An encrypted, serverless friend-to-friend messaging application using PGP encryption and Tor's hidden services.
The tool is very much still under development. The code published here currently covers the startup wizard and some components of the Murmeli application itself. This includes the step-by-step tool to check dependencies, set up the database, connect to tor and create the unique keypair for encryption; also the basic management of the contacts list and sending and receiving messages. The rest of the code will follow as it becomes more stable, but feedback is welcome on the code published so far.
More information about Murmeli is published online here: https://activityworkshop.net/software/murmeli/ including explanations of the concepts and ideas, some screenshots and a pair of youtube videos demonstrating setup, establishing contact and exchanging messages. Feedback, criticism and review of these proposals are very welcome.
Put briefly, the aim is to produce a way of sending encrypted messages from peer to peer, without using a server. The communication is done by both sides publishing tor hidden services, and the encryption is done using asymmetric PGP once public keys have been exchanged and verified. Because it runs without a server, peers have to be online at the same time in order to exchange messages. However, mutual trusted peers can act as blind relays for the encrypted messages, thereby reducing latency.
It uses Python3 and Qt for the desktop application, and it stores the messages inside a local file-based database. It should be cross-platform, but until now it has only been tested on linux (Debian, Raspbian and Mint) with all dependencies available from the standard (stable) repositories. Testing on Windows is ongoing.
Please try out the code and report back any difficulties encountered. The main application (with gui) can be started with:
python3 start_murmeli.py
which runs through the gui setup wizard if necessary. Alternatively, to setup and then run a robot relay system without a gui:
python3 setup_murmeli.py
python3 start_robot.py
If you're running the setup script over ssh, it may be necessary to first run:
export GPG_TTY=$(tty)
to allow GPG during key generation to prompt for a password using a text-based entry dialog instead of trying (and failing) to launch a gui dialog. Especially for a robot system, using a password makes no sense, but also in the regular case it's much more convenient to leave it blank.
Linting can be done with any tool of course, for example:
pylint3 murmeli
All feedback and help is very welcome.
The unit tests can be run with (for example):
python3 -m unittest test/test_system.py
or using automatic test discovery:
python3 -m unittest discover test
The same unit tests can also be run on a headless system like the scrollbot, but of course those tests which require Qt or Tempita will fail on those headless systems. Similarly, the 'show_trafficgraphs.py' demo will fail on regular systems which don't have the scrollbot LEDs.
- In the startup wizard, it would be nice to be able to select the executable paths with a file dialog.
- The messages view doesn't yet have any sorting or paging options, it just shows all messages with the newest first.
- It's not yet clear whether each message has been 'read' or is 'unread'.
- Search results are not yet highlighted.
Given the problems which were caused by the use of Mongo as a database, it was necessary to replace it with a different, simpler solution.

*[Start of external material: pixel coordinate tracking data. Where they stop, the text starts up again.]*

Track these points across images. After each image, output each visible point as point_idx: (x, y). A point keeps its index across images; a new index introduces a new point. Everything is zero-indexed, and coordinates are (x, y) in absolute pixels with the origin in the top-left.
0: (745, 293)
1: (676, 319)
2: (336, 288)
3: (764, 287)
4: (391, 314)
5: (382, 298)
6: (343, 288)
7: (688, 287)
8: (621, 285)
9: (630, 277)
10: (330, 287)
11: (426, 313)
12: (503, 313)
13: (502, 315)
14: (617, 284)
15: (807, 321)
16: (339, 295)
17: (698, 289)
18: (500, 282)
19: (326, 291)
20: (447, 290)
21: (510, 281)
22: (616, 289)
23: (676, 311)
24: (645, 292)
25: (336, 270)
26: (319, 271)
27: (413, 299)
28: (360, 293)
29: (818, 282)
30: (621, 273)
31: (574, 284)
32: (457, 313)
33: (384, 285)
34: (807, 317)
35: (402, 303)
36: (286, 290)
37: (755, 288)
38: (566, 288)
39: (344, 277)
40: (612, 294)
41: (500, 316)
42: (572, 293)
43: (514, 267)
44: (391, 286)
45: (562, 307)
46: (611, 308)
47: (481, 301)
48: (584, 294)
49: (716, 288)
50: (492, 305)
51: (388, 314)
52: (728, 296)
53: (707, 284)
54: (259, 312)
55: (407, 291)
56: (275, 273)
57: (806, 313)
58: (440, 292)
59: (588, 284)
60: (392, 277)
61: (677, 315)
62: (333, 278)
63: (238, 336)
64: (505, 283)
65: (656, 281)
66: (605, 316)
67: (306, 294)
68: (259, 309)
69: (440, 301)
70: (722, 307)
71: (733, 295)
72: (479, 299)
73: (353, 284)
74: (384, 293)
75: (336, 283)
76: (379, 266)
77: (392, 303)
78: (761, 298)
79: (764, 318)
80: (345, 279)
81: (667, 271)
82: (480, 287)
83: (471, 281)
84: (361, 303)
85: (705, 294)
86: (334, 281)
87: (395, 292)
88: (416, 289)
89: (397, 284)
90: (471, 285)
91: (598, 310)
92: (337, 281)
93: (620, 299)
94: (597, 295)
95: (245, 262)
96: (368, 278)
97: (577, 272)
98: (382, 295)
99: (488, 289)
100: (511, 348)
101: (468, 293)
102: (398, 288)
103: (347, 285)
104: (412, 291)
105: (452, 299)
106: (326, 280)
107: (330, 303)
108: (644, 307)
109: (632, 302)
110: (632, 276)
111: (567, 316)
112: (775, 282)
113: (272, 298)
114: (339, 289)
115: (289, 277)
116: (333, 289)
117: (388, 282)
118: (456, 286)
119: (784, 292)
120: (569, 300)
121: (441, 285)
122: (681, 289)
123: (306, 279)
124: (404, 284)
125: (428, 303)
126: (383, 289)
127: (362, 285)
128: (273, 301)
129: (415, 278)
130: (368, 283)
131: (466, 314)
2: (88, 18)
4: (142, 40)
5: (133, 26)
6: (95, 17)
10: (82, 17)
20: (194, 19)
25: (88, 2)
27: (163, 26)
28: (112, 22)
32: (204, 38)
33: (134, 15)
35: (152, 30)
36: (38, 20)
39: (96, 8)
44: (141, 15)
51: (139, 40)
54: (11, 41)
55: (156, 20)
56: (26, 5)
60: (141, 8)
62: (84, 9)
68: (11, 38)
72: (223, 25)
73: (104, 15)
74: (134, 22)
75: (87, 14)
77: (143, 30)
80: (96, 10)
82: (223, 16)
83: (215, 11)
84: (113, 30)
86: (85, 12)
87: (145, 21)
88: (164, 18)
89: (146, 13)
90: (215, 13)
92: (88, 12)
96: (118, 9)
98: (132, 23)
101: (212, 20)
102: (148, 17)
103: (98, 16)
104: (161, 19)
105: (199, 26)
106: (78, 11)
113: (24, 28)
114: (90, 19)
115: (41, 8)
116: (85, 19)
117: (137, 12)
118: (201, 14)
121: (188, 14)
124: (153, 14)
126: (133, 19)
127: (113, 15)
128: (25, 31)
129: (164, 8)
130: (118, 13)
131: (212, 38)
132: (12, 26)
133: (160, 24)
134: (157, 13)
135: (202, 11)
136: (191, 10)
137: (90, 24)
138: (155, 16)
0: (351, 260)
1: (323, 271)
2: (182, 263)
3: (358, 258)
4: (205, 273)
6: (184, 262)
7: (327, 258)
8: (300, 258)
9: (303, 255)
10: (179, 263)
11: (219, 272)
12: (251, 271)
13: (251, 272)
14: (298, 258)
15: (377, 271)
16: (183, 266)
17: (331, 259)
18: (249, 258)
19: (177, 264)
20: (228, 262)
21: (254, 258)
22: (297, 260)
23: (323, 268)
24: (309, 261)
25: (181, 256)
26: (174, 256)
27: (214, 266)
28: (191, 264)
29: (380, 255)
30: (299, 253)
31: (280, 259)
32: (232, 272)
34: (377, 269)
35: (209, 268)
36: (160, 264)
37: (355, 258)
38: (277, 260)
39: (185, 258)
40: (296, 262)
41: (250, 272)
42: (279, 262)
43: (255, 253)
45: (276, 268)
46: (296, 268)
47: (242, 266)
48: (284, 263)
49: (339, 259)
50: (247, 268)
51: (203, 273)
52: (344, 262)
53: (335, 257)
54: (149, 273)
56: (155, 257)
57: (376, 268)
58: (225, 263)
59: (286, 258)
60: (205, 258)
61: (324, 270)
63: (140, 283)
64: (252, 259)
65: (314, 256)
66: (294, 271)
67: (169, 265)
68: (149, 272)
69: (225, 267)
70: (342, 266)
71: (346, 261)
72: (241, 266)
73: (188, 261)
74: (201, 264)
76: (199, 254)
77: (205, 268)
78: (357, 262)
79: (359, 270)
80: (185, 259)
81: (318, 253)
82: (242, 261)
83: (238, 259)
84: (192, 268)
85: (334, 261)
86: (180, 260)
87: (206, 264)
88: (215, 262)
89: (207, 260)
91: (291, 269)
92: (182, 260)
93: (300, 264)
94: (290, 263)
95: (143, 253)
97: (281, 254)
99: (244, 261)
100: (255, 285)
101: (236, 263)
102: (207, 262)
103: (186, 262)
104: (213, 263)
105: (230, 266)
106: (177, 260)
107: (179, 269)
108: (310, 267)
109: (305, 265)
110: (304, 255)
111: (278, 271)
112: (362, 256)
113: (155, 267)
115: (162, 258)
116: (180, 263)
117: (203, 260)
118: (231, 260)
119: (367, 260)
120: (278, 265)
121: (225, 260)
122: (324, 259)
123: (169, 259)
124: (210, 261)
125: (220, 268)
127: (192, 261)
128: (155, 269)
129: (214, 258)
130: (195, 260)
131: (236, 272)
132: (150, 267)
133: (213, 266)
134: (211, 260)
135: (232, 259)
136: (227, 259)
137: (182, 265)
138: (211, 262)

This may not provide all the power of Mongo's functionality (in particular its search), but it avoids many of the authentication issues, service starting/stopping issues, cross-platform incompatibilities and resource usage.
- There's an intermittent "Segmentation Fault" problem somewhere in the Qt library which is proving difficult to reproduce. Hopefully this is gone with the move to Qt5, we'll see.

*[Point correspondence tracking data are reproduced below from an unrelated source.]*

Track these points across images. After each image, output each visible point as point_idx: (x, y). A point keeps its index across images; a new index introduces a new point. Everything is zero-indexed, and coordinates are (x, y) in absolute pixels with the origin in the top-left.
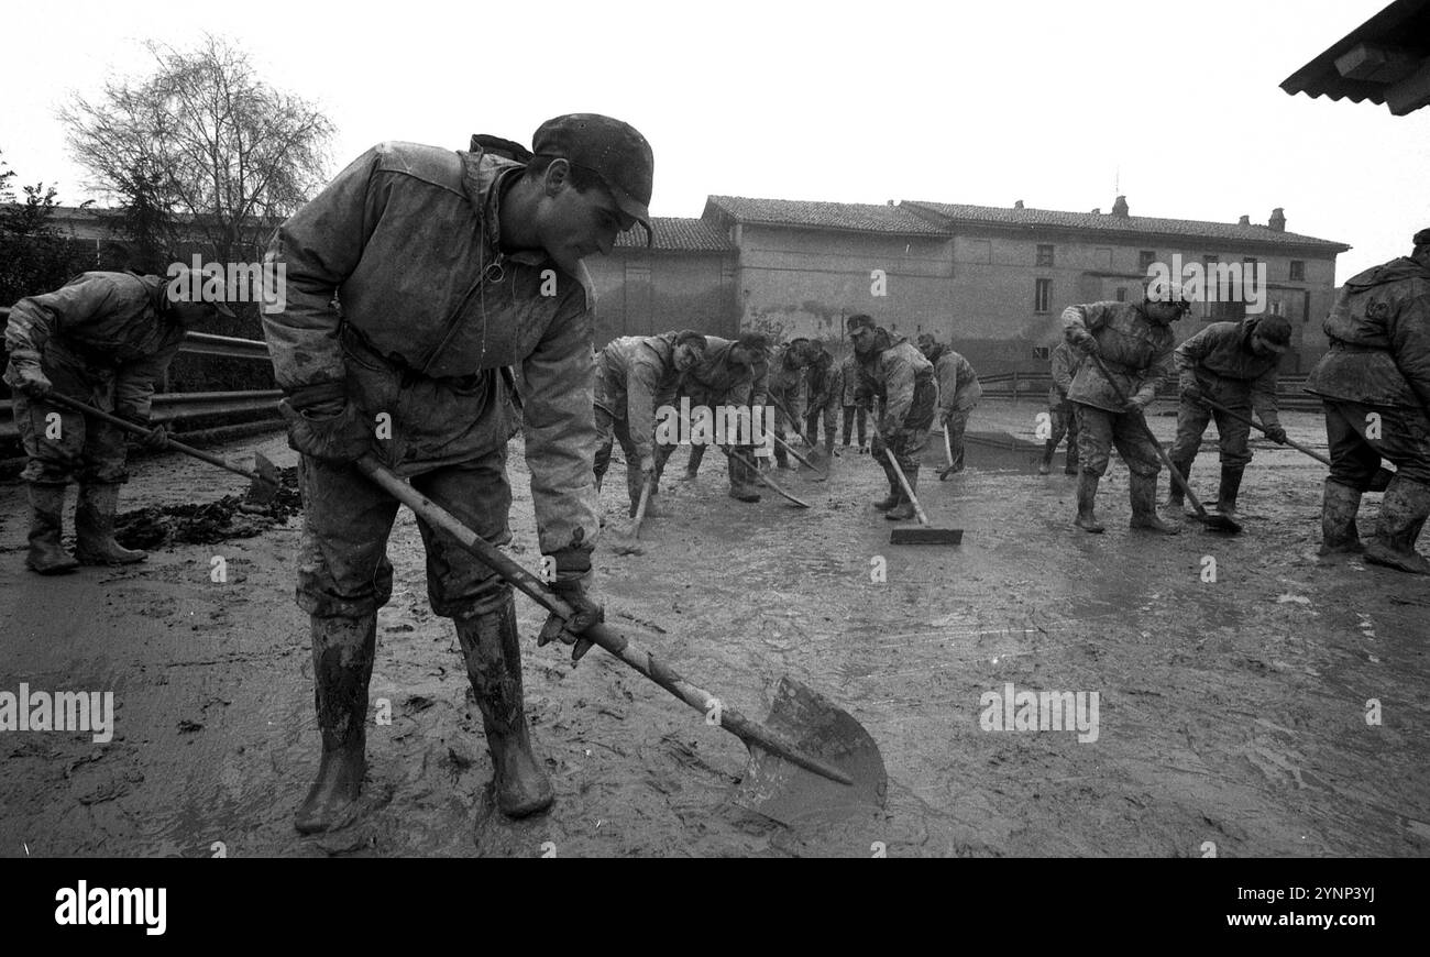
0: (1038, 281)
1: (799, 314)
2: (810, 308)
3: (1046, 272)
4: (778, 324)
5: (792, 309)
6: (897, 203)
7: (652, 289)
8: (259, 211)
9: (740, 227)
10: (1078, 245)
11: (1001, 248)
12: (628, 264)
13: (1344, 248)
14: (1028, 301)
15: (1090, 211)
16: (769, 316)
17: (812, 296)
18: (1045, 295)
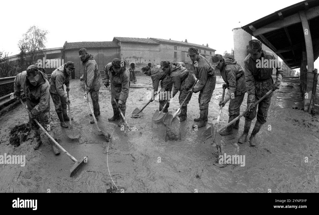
0: (175, 52)
1: (132, 58)
2: (134, 57)
3: (176, 51)
4: (128, 61)
5: (130, 58)
6: (149, 38)
7: (103, 55)
8: (37, 49)
9: (120, 43)
10: (181, 47)
11: (168, 46)
12: (99, 51)
13: (216, 51)
14: (173, 56)
15: (181, 41)
16: (126, 59)
17: (134, 55)
18: (176, 55)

- It was necessary to port all the Qt4 code to use Qt5 (in particular the signals- and slots-handling) and also to port the use of QtWebKit to the new QtWebEngine.
There are efforts underway to redesign the architecture to make things more modular. In particular, we'll plug together components at runtime instead of coupling them in a fixed way. This should get rid of the singletons and make things much more testable. It would also be desirable to plug together a partial system for tests, and for the robot instances a gui-less system without dependencies on Qt. A regular raspberry pi (or similar) will then be able to run a gui-less robot, and a Scrollbot (or similar) will be able to use LEDs to show the robot's activity.
We'll also focus much more closely on the outputs of pylint and try to name things and indent things in a more pylint-friendly way.
Unfortunately this means that during the reorganisation the main Murmeli gui won't work for a while, as the focus will be on the components and their tests.
Another issue is the recent increase in the lengths of hidden service identifiers (and hence Murmeli ids), from 16 to 56 characters. So there will be some changes necessary to remove the assumptions about id length.